Hint: In this problem, we are given If \[{{E}_{1}}\] and \[{{E}_{2}}\] are two mutually exclusive events of an experiment with \[P\left( \overline{{{E}_{2}}} \right)=0.6=P\left( {{E}_{1}}\cup {{E}_{2}} \right)\] then we have to find the value of \[P\left( {{E}_{1}} \right)\]. We know that if two events are mutually exclusive, then \[P\left( {{E}_{1}}\cap {{E}_{2}} \right)=0\]. We can find the value of \[P\left( {{E}_{2}} \right)\] from the given data, we can then substitute the values we get in the formula \[P\left( {{E}_{1}}\cup {{E}_{2}} \right)=P\left( {{E}_{1}} \right)+P\left( {{E}_{2}} \right)-P\left( {{E}_{1}}\cap {{E}_{2}} \right)\] and find the required value.

Complete step by step answer:
Here we have to find the value of \[P\left( {{E}_{1}} \right)\].
We are given \[{{E}_{1}}\] and \[{{E}_{2}}\] are two mutually exclusive events of an experiment and \[P\left( \overline{{{E}_{2}}} \right)=0.6\], \[P\left( {{E}_{1}}\cup {{E}_{2}} \right)=0.6\] …….. (1)
We know that if two events are mutually exclusive, then
\[P\left( {{E}_{1}}\cap {{E}_{2}} \right)=0\] …… (2)
We know that,
\[P\left( {{E}_{2}} \right)=1-P\left( \overline{{{E}_{2}}} \right)\]
We can now substitute the given value, we get
\[\Rightarrow P\left( {{E}_{2}} \right)=1-0.6=0.4\]…….. (3)
We know that,
\[P\left( {{E}_{1}}\cup {{E}_{2}} \right)=P\left( {{E}_{1}} \right)+P\left( {{E}_{2}} \right)-P\left( {{E}_{1}}\cap {{E}_{2}} \right)\]

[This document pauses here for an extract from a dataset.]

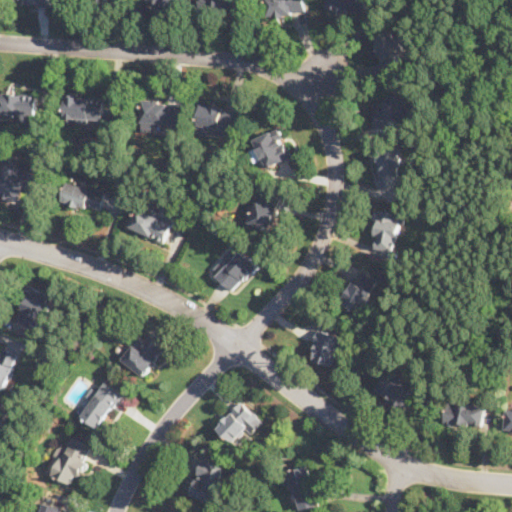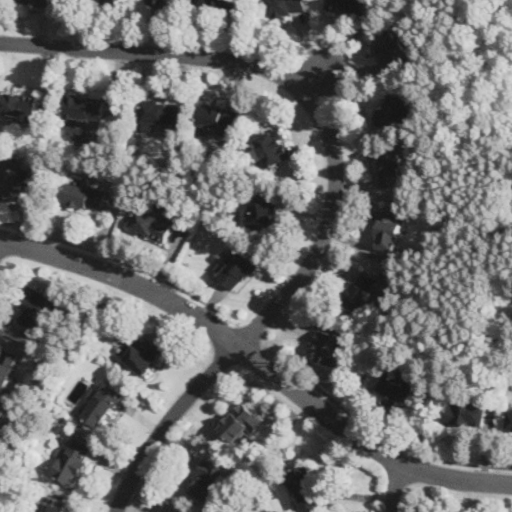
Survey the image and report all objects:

We can now substitute (1), (2), (3) in the above formula, we get
\[\Rightarrow 0.6=P\left( {{E}_{1}} \right)+0.4-0\]
We can now simplify and solve the above step, we get
\[\Rightarrow P\left( {{E}_{1}} \right)=0.6-0.4=0.2\]

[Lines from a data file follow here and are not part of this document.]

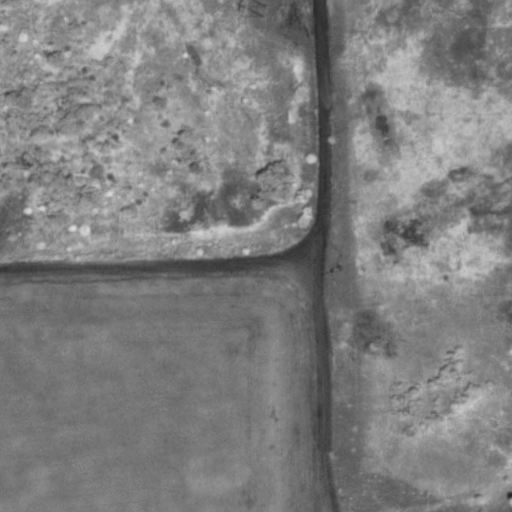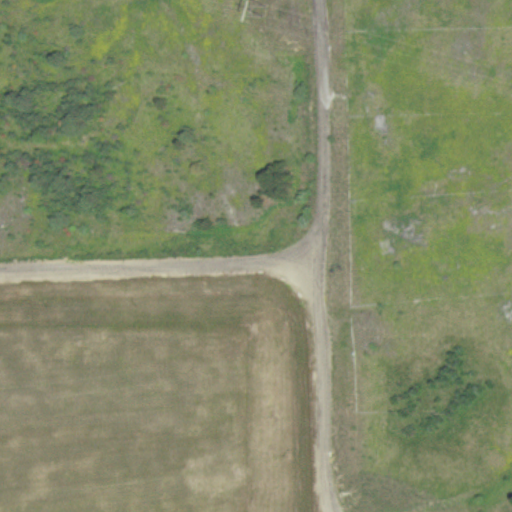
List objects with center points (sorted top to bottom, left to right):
power tower: (270, 19)
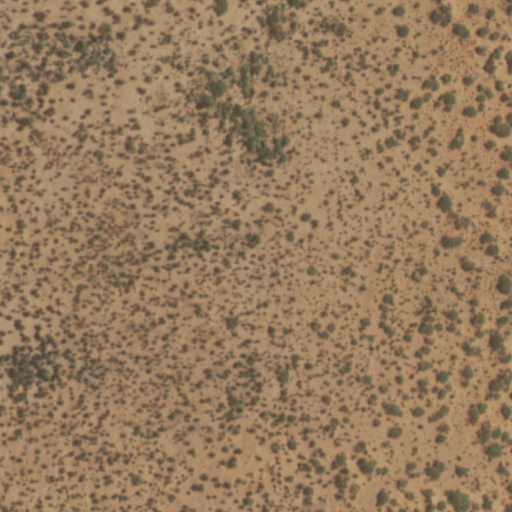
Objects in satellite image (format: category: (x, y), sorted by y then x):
building: (382, 102)
building: (330, 103)
building: (285, 339)
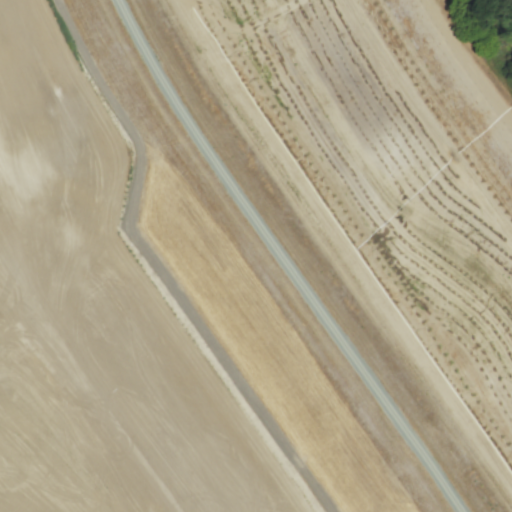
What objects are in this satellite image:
road: (466, 66)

So, the correct answer is “Option 4”.

Note: We should always remember that if the given two events are mutually exclusive events then \[P\left( {{E}_{1}}\cap {{E}_{2}} \right)=0\], where the two events do not occur at same time and only one event can occur. We should also remember that \[P\left( {{E}_{1}}\cup {{E}_{2}} \right)=P\left( {{E}_{1}} \right)+P\left( {{E}_{2}} \right)-P\left( {{E}_{1}}\cap {{E}_{2}} \right)\]. We should also remember the formula \[P\left( {{E}_{2}} \right)=1-P\left( \overline{{{E}_{2}}} \right)\]. We should make the simplifications in a correct order to get the required answer.